One of the coolest aspects of the photos to me is the way you can see terrain in a fairly typical aircraft view underneath and still see the curvature of the horizon toward the edges.
Since it's on a photography-centric site, I was a little disappointed there was no discussion of the camera gear or lens selection. I was also hoping to see camera EXIF metadata alongside the images which would typically reflect lens type, focal length, shutter speed, aperture, etc.
I think the artistic decisions make some sense when you consider the purpose of a photo shoot like this. These photos are meant to communicate a story about a mysterious spy plane, and to appeal to a broad audience.
For better or worse, people absolutely eat up this art style, which is why I think many here have been conditioned to associate it with cheap digital filters so ubiquitous on social media. Photos of a famous spy plane can’t be seen as less cool than the latest movie franchise, and so I suspect that’s why the military chose to work with a photographer who works in this style.
Again, not my first choice, but there’s plenty to appreciate in the work, and some of those photos are not as manipulated as one might suspect, and are products of a camera capable of gathering a ton of light even at low exposures.
I kind of feel bad of the photographer, but I think his style has is probably collateral damage of generative "AI." I literally did not believe his photos were real, because the uncanniness and the subject matter just screamed AI-generated to me. Especially that photo of the pilots in the space suits. A lot of the night shots of the plane also looked like renders.
It's almost like it's too easy to fake cool, which then devalues cool, so to be believable someone an artist almost has to miss the mark in just the right way.

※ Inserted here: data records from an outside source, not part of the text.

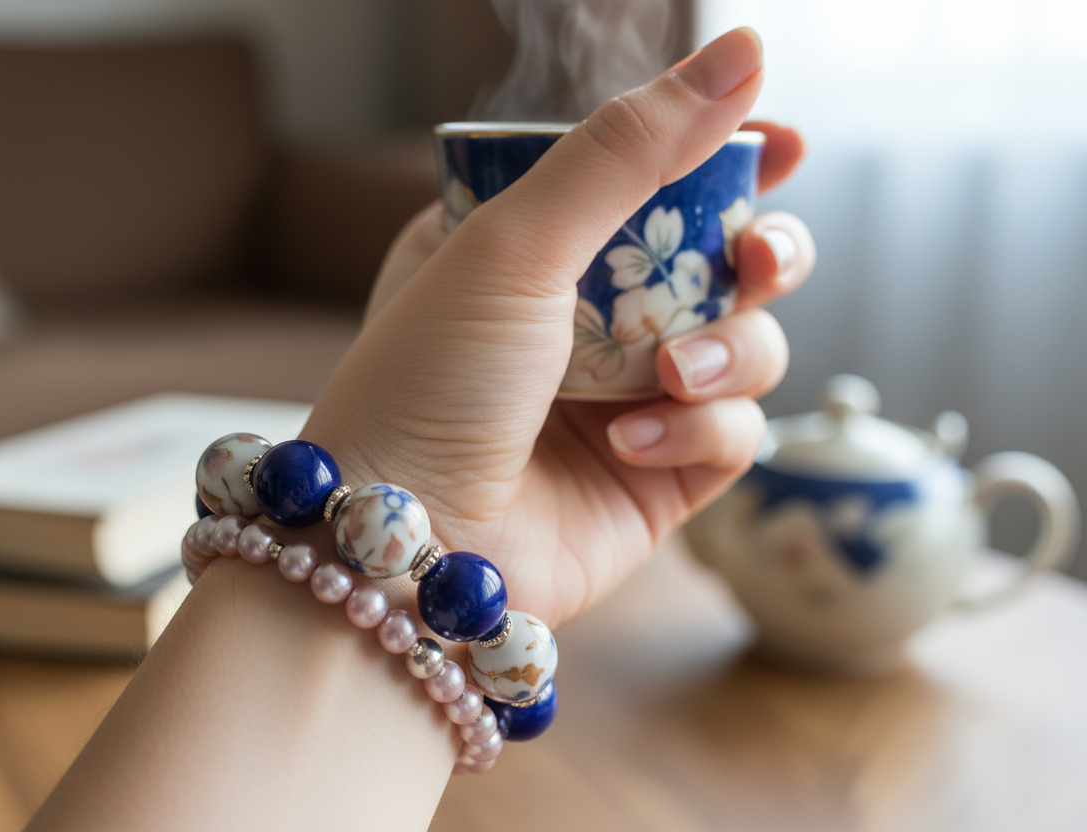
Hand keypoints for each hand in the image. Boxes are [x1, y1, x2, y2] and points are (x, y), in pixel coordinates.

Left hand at [304, 28, 815, 628]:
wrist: (407, 549)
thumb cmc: (429, 384)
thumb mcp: (514, 242)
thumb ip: (628, 150)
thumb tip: (743, 54)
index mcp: (534, 249)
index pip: (650, 181)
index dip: (723, 157)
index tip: (780, 143)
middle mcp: (584, 322)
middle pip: (721, 260)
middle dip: (761, 253)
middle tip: (755, 260)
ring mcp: (625, 400)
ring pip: (746, 344)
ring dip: (729, 348)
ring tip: (670, 372)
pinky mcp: (657, 478)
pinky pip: (732, 432)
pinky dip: (696, 430)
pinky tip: (627, 445)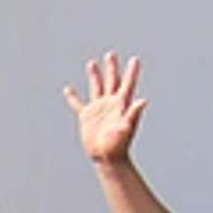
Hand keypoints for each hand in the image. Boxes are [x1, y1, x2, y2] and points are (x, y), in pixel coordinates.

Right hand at [66, 52, 145, 166]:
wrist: (107, 157)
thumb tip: (143, 101)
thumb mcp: (127, 127)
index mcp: (121, 104)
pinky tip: (68, 89)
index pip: (127, 84)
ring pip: (96, 88)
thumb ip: (134, 113)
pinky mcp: (87, 117)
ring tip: (92, 63)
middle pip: (111, 81)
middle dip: (111, 68)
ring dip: (94, 76)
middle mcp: (110, 104)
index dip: (131, 72)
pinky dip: (73, 97)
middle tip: (111, 55)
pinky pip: (78, 104)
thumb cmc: (118, 144)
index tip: (135, 59)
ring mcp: (98, 109)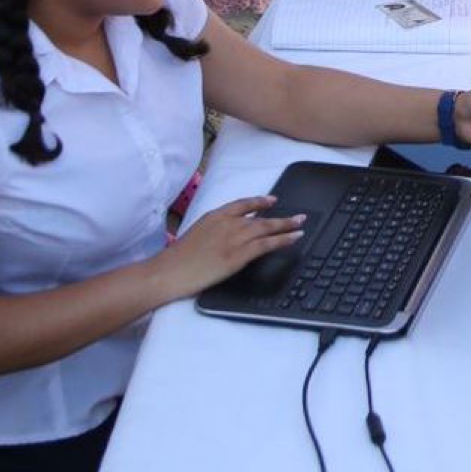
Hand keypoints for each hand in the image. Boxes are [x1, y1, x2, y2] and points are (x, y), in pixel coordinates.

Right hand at [152, 195, 305, 298]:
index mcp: (214, 216)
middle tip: (298, 215)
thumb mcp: (195, 235)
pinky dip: (283, 240)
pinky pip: (266, 244)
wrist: (169, 271)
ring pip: (267, 228)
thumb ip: (212, 231)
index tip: (271, 200)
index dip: (259, 202)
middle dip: (281, 215)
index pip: (242, 204)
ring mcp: (234, 238)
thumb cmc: (176, 259)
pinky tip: (294, 238)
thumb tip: (223, 236)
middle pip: (259, 216)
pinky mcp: (238, 255)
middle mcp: (227, 223)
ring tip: (301, 225)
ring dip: (287, 226)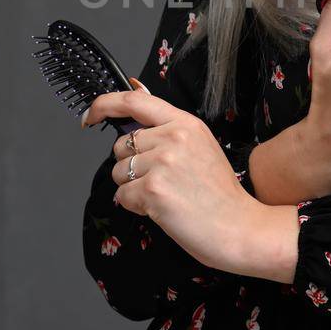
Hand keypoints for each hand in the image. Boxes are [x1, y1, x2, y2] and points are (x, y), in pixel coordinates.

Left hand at [81, 78, 293, 280]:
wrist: (239, 227)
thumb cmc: (220, 195)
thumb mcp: (200, 147)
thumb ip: (168, 131)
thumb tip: (133, 117)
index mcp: (185, 123)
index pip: (134, 101)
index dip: (104, 105)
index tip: (91, 115)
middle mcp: (173, 138)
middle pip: (121, 145)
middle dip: (130, 166)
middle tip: (162, 181)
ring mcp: (162, 163)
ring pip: (119, 172)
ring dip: (132, 188)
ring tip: (166, 196)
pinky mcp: (152, 190)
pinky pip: (122, 195)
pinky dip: (135, 206)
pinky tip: (162, 209)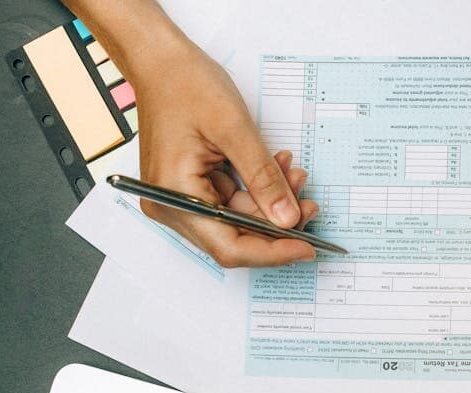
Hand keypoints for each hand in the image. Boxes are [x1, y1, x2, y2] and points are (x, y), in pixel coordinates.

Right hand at [129, 41, 318, 267]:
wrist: (161, 61)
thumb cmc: (185, 84)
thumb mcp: (234, 129)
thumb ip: (263, 178)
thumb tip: (287, 219)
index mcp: (173, 196)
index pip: (229, 247)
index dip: (271, 252)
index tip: (307, 247)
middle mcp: (171, 206)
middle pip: (234, 238)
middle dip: (275, 224)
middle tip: (309, 206)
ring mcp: (180, 199)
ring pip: (237, 220)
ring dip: (270, 203)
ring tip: (295, 175)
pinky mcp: (191, 188)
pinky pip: (230, 201)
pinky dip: (256, 190)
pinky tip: (276, 168)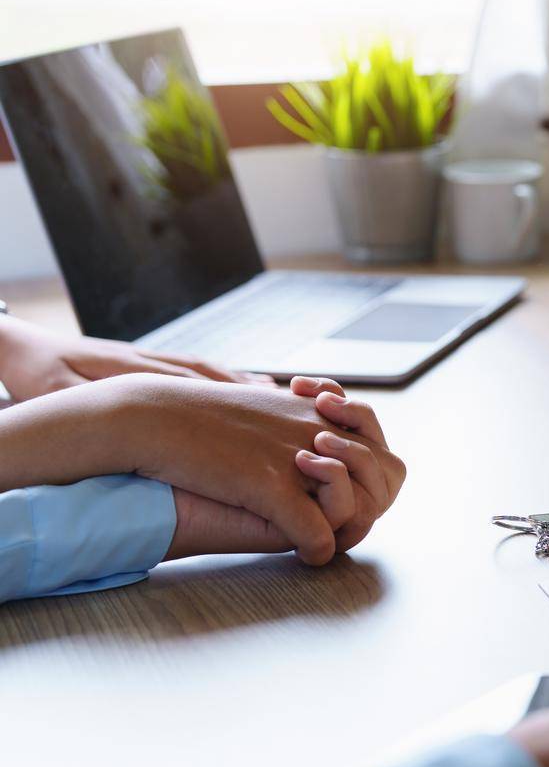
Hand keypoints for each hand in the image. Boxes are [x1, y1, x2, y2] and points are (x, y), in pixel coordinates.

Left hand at [0, 314, 272, 401]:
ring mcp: (161, 362)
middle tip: (302, 417)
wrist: (21, 344)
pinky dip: (237, 383)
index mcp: (140, 374)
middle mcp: (160, 366)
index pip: (202, 390)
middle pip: (223, 383)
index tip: (277, 420)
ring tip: (291, 403)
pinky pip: (209, 374)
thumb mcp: (55, 392)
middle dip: (262, 402)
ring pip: (221, 377)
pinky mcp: (156, 362)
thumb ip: (90, 406)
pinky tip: (257, 390)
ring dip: (255, 392)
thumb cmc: (35, 374)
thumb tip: (122, 421)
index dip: (241, 406)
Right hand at [105, 374, 399, 564]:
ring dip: (349, 528)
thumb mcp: (256, 408)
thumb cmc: (192, 416)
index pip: (378, 446)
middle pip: (383, 472)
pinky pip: (317, 532)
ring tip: (326, 538)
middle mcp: (318, 431)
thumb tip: (296, 429)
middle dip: (374, 500)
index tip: (350, 493)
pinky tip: (307, 556)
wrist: (148, 416)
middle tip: (348, 520)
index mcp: (317, 412)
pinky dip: (318, 550)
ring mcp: (298, 457)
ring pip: (359, 504)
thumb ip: (286, 422)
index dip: (373, 474)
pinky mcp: (271, 484)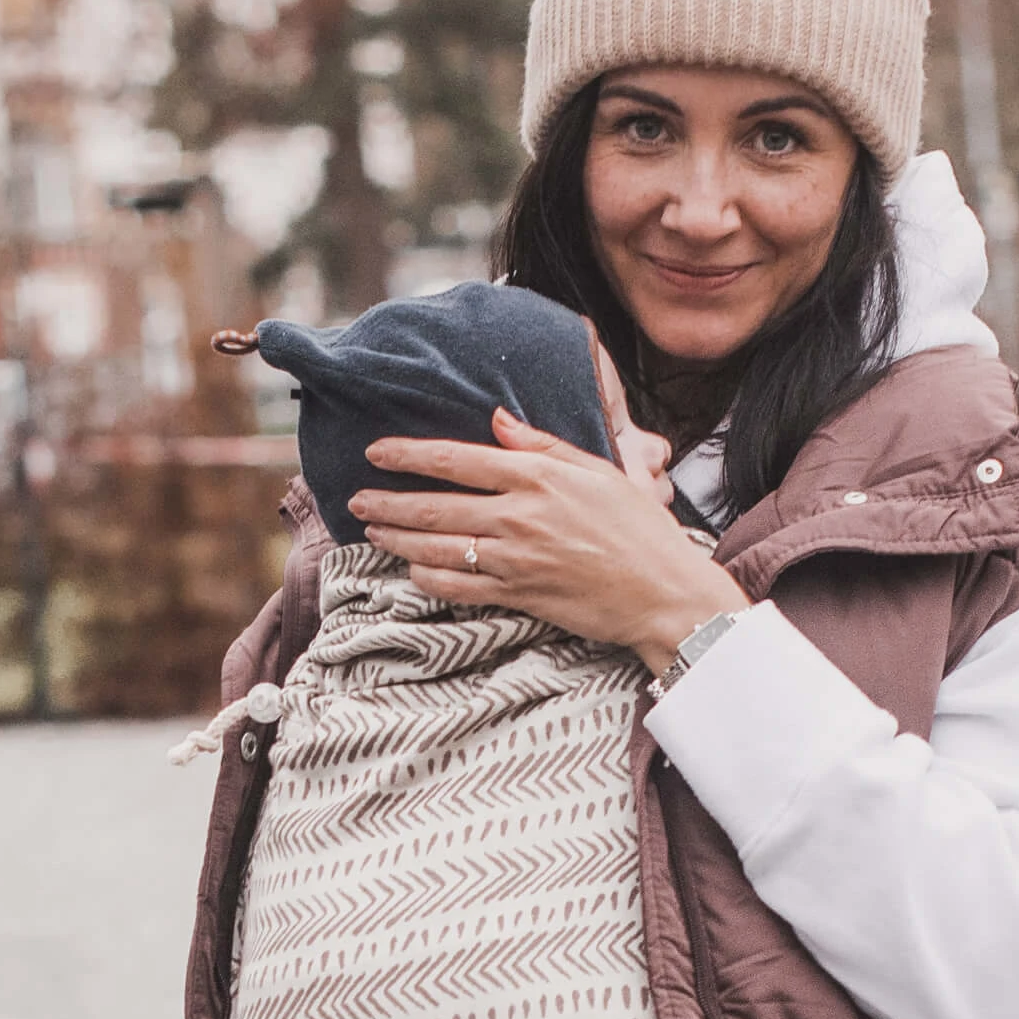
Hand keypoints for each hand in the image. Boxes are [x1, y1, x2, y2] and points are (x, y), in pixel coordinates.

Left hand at [352, 409, 745, 673]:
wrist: (662, 591)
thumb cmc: (637, 529)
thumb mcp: (597, 470)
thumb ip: (543, 445)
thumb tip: (498, 422)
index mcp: (536, 477)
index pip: (455, 460)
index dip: (407, 455)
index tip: (375, 452)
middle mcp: (518, 516)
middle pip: (434, 506)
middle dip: (387, 501)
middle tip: (355, 497)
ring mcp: (514, 559)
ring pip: (437, 548)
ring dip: (397, 538)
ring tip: (372, 529)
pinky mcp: (518, 596)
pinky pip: (457, 588)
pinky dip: (427, 578)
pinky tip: (411, 570)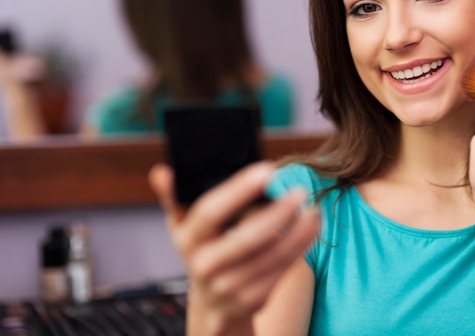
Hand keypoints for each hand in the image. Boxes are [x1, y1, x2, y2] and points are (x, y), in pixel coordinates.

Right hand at [149, 161, 319, 333]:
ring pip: (271, 257)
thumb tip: (161, 172)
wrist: (212, 306)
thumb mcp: (183, 226)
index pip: (211, 212)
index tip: (267, 169)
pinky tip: (312, 227)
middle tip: (300, 190)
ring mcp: (229, 287)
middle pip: (246, 239)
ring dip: (297, 232)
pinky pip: (281, 271)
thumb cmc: (202, 251)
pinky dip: (300, 247)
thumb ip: (174, 197)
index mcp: (188, 240)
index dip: (239, 191)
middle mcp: (205, 266)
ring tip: (313, 208)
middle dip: (278, 213)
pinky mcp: (252, 300)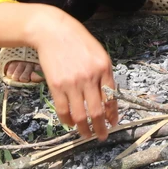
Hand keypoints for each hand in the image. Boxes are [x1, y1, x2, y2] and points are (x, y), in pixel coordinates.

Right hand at [28, 8, 118, 139]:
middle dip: (101, 127)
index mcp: (104, 68)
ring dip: (84, 129)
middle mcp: (90, 77)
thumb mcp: (99, 53)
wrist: (54, 32)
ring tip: (86, 134)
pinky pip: (63, 110)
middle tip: (102, 136)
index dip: (113, 114)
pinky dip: (68, 120)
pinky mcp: (56, 86)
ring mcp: (72, 83)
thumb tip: (108, 97)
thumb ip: (104, 74)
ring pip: (80, 115)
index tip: (113, 123)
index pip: (111, 98)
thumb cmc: (78, 41)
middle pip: (97, 111)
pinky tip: (71, 123)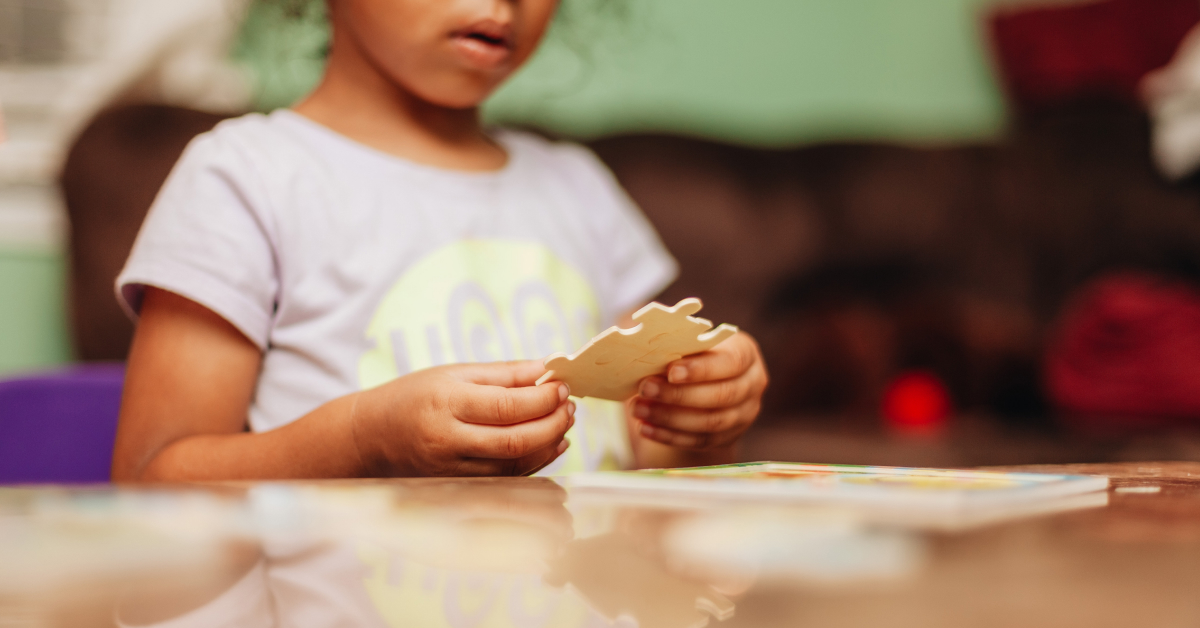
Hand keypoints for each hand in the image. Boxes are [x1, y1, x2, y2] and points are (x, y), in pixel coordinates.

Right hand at [353, 361, 574, 476]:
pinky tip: (550, 444)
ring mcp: (451, 471)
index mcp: (446, 404)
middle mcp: (447, 441)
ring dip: (548, 443)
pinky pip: (506, 479)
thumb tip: (549, 368)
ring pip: (514, 465)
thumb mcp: (454, 374)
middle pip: (516, 441)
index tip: (563, 387)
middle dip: (553, 423)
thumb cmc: (414, 397)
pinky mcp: (456, 488)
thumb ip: (504, 374)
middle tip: (570, 407)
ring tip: (564, 421)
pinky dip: (535, 462)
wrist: (371, 437)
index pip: (508, 406)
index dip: (543, 398)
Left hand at [631, 332, 767, 450]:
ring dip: (670, 418)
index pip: (731, 362)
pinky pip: (699, 441)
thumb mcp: (692, 344)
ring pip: (710, 423)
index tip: (670, 371)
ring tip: (639, 409)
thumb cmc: (694, 354)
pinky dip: (669, 436)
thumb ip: (677, 347)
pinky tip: (645, 428)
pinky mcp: (728, 437)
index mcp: (746, 354)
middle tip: (645, 389)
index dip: (701, 369)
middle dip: (679, 395)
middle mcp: (752, 385)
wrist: (708, 383)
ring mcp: (744, 414)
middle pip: (721, 395)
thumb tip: (642, 349)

There's probably a deeper point there, but I can't make it.
Are there good explanations for why AI generated pictures tend to emulate this particular post-processing style? Is it a simple matter of choice of training data, or does it have to do with the "unnatural smoothness patterns" of the generated (or in the article's case, post-processed) image?
Apart from that, I find it quite surprising that this is the first photoshoot. Isn't U2, first and foremost, a high altitude photography platform? Sure, they probably mostly cared about photographing the surface of the planet, and perhaps the plane's (fixed) equipment was even such that it could only photograph the surface. But did no one pilot, co-pilot, etc. ever care to try and take pictures with even a humble consumer camera in a U2?
Finally: could the post-processing style have been chosen on purpose to hide details which are (for whatever reason) still "sensitive information"?
* https://en.wikipedia.org/wiki/Lockheed_U-2#Specifications_(U...
This website calls itself "petapixel" yet the images are thumbnail sized.